I’m well aware of the dangers of self-deception, as should anyone trying to make such calculations be. But it’s even easier when you’re relying on outrage rather than rationality.
Finally, it’s interesting that you claim it’s OK to make use of dark arts techniques to (attempt to) manipulate us, because this is so important that the usual LessWrong standards of trying to minimise bias, mindkilling and generally help people discern the correct position rather than the one that’s covered in applause lights. Isn’t truth and so on another precommtment you shouldn’t break just because the expected utility is so high?
Has such a thing actually happened even once in human history?
Not yet (to my knowledge.)
Maybe someday, if we manage to raise the sanity waterline enough, and if everyone who tries it doesn’t get denounced as giving aid an comfort to the Enemy for even considering the idea.
EDIT: Possible example:
-Ethical Injuctions
Taking abstract ideas too seriously and unreservedly privileging them over your moral emotion is a terribly, terribly dangerous thing. And it tends to corrupt the one who would make such a choice, too.
Would you like to live in a world where people thought that doing these things to you and yours could ever be justified? Sure, the apologists would say it’s only forgivable in dire circumstances, only for the greater good—but still, wouldn’t you prefer as firm a precommitment as possible?
And no, I’m not sorry for exposing you to such content. The enormity of the moral commitments at stake is too great for me not to “manipulate” you. The language of simplistic utilitarianism does not have enough bandwidth to express the weight of such commitments, so I have to draw your attention to them through “emotional” appeals.
Instead of shutting up and multiplying, might it be wiser to shut up and obey our Glorious Leader?
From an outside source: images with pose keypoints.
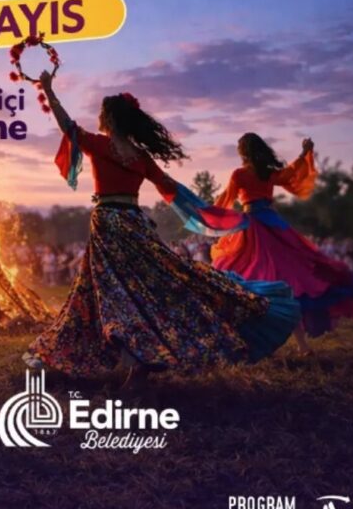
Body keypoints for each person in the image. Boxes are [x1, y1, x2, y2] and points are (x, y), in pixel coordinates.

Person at [24, 73, 300, 384]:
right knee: (152, 283)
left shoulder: (99, 145)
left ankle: (132, 351)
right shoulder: (141, 157)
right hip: (134, 222)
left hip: (108, 223)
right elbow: (169, 186)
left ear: (109, 119)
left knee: (109, 289)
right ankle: (142, 353)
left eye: (102, 114)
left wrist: (49, 91)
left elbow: (67, 126)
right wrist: (205, 211)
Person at [212, 134, 353, 349]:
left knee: (246, 275)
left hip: (253, 229)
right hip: (275, 224)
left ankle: (250, 338)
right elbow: (292, 172)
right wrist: (304, 153)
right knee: (290, 278)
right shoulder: (268, 172)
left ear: (243, 152)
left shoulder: (239, 174)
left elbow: (225, 200)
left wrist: (205, 214)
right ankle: (302, 346)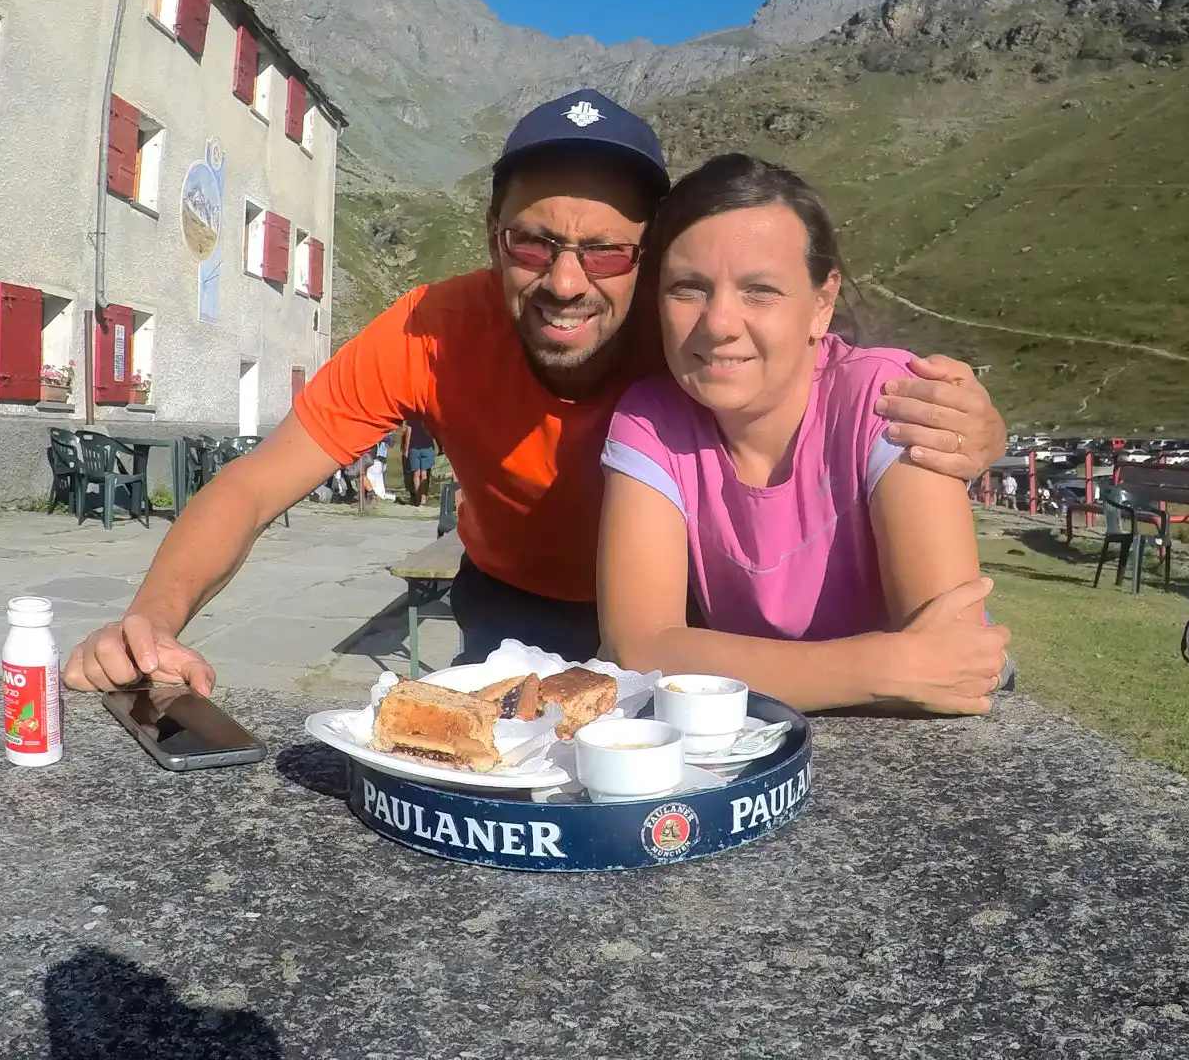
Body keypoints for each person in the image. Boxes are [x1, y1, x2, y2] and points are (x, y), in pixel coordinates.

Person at [63, 91, 1007, 696]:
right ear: (491, 238)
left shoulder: (687, 333)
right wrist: (153, 620)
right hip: (507, 597)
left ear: (649, 261)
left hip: (680, 614)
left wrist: (972, 425)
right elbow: (253, 485)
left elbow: (814, 368)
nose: (566, 281)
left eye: (606, 251)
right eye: (533, 243)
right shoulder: (429, 328)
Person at [596, 154, 1008, 713]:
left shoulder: (890, 400)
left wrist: (704, 663)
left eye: (760, 290)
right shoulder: (650, 421)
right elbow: (636, 648)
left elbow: (952, 662)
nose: (718, 323)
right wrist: (882, 666)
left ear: (822, 303)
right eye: (689, 288)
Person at [402, 416, 439, 508]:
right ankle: (421, 498)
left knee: (418, 474)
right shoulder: (429, 417)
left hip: (416, 447)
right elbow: (435, 432)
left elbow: (408, 432)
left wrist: (406, 448)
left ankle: (420, 498)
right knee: (421, 474)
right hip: (425, 447)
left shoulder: (412, 417)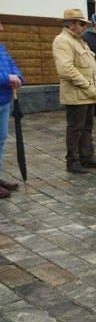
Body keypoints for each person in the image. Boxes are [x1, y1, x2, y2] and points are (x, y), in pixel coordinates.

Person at [52, 9, 96, 173]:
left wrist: (94, 85)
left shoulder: (79, 41)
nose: (85, 27)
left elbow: (91, 66)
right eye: (81, 23)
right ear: (71, 24)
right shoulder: (62, 41)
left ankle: (87, 157)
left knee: (87, 128)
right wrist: (86, 84)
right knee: (75, 129)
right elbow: (66, 69)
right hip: (77, 94)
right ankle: (73, 161)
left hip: (88, 93)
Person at [0, 20, 24, 197]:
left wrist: (18, 77)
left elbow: (13, 66)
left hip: (4, 100)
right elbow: (7, 73)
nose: (2, 28)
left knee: (0, 140)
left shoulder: (1, 47)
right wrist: (7, 77)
What the fuck? Causing unnecessary psychological damage to anyone reading this page—even more so just for the sake of some stupid political point—is not acceptable. Downvoted.
I’m not the one willing to tolerate such acts given a counterfactual excuse, or measure them on an easily subverted one-dimensional scale. If they occur in the world, I not only wish to be fully aware of them, I wish that others would not be able to easily shrink from considering them either. A detached discussion of faraway horrible events is a luxury and a privilege, and people who want to participate in it should at least pay a toll of properly visualizing the consequences.
I don’t care who has what bullshit political opinions here. No-one gave you the authority to emotionally traumatize the readers of this site “for the greater good”. Especially when you could have even just added a trigger warning to the top of your post and it would not have diminished your argument in the slightest. Frankly, if you’re going to be a dick you don’t need to be here.
OK, I’m adding a TW, but I’m not going to abridge or rot13 it.
Thank you. That’s a sufficient improvement.